ORA-10561: block type 'TRANSACTION MANAGED INDEX BLOCK', data object# 576

ORA-00600: internal error code, arguments: [6101], [0], [17], [0], [], [], [], []

Mon Nov 19 15:38:54 2007

Errors in file /opt/oracle/admin/orcl/bdump/orcl_p001_7915.trc:

ORA-00600: internal error code, arguments: [kddummy_blkchk], [1], [1658], [6101], [], [], [], []

Mon Nov 19 15:38:54 2007

Errors in file /opt/oracle/admin/orcl/bdump/orcl_p001_7915.trc:

ORA-10562: Error occurred while applying redo to data block (file# 1, block# 1658)

ORA-10564: tablespace SYSTEM

ORA-01110: data file 1: '/opt/oracle/oradata/orcl/system01.dbf'

ORA-10561: block type 'TRANSACTION MANAGED DATA BLOCK', data object# 237

ORA-00607: Internal error occurred while making a change to a data block

ORA-00600: internal error code, arguments: [kddummy_blkchk], [1], [1658], [6101], [], [], [], []

Mon Nov 19 15:38:54 2007

Media Recovery failed with error 12801

ORA-283 signalled during: ALTER DATABASE RECOVER database ...


从上面信息中抓取了一个信息:

ORA-10562: Error occurred while applying redo to data block (file# 1, block# 1658)

针对这个错误解决如下:


ORA-10562: Error occurred while applying redo to data block (file# string, block# string)

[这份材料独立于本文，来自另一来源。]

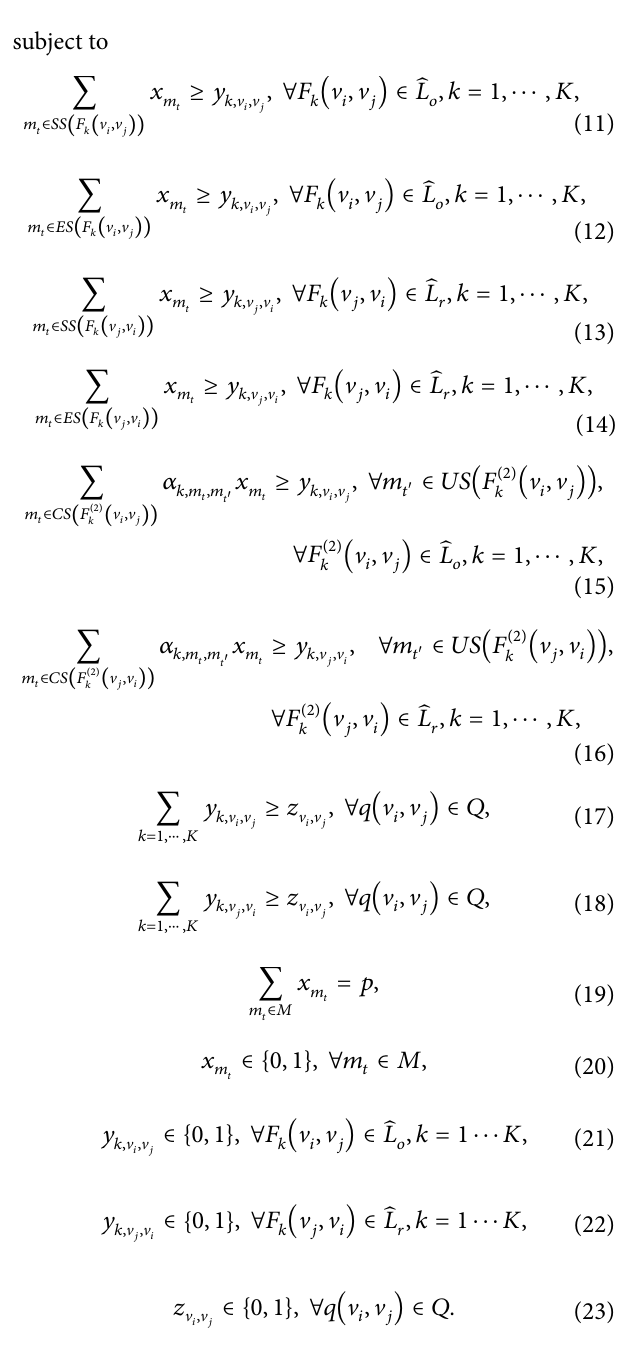
-th SNDF original 𝑘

Cause: See other errors on error stack.

Action: Investigate why the error occurred and how important is the data block. Media and standby database recovery usually can continue if user allows recovery to corrupt this data block。

从日志信息可以基本判断问题如下:

当前在线日志损坏,导致undo回滚段出现问题,又由于系统突然掉电,系统表空间在重启实例后要进行实例恢复,当前在线日志损坏,系统表空间无法进行recover,因而出现了上面的错误。



找到了问题,解决访问就有了。


由于没有备份,数据库也运行在非归档模式下,所以恢复如下步骤:


SQL>startup mount

SQL>recover database using backup controlfile until cancel;

SQL>alter database open resetlogs;


SQL> startup mount

SQL> alter system set “_allow_resetlogs_corruption”=true scope=spfile;

SQL>shutdown immediate

SQL> startup mount

SQL> alter database open resetlogs;


SQL> startup



我的基本恢复步骤:

SQL>startup mount

SQL>recover database using backup controlfile until cancel;

Cancel

SQL>alter database open resetlogs;

此时会提示system表空间需要恢复,但是由于当前日志损坏,无法进行恢复,所以需要加入隐含参数,oracle才不会监测scn的一致性,才能打开数据库。


重启数据库加入隐含参数

SQL> startup mount

SQL> alter system set “_allow_resetlogs_corruption”=true scope=spfile;

SQL> shutdown immediate

SQL> startup mount

SQL> alter database open resetlogs;

alter database open resetlogs

*

ERROR at line 1:

ORA-01092: ORACLE instance terminated. Disconnection forced

不管这些,再次登录sqlplus起动数据库

SQL*Plus: Release 10.2.0.1.0 - Production on Fri Nov 16 08:03:43 2007

Copyright (c) 1982, 2005, Oracle. All rights reserved.

Connected to:

Oracle Database 10gEnterprise Edition Release 10.2.0.1.0 - Production

With the Partitioning, OLAP and Data Mining options


SQL>startup


数据库正常打开,exp备份需要的数据,然后重新建库,导入数据。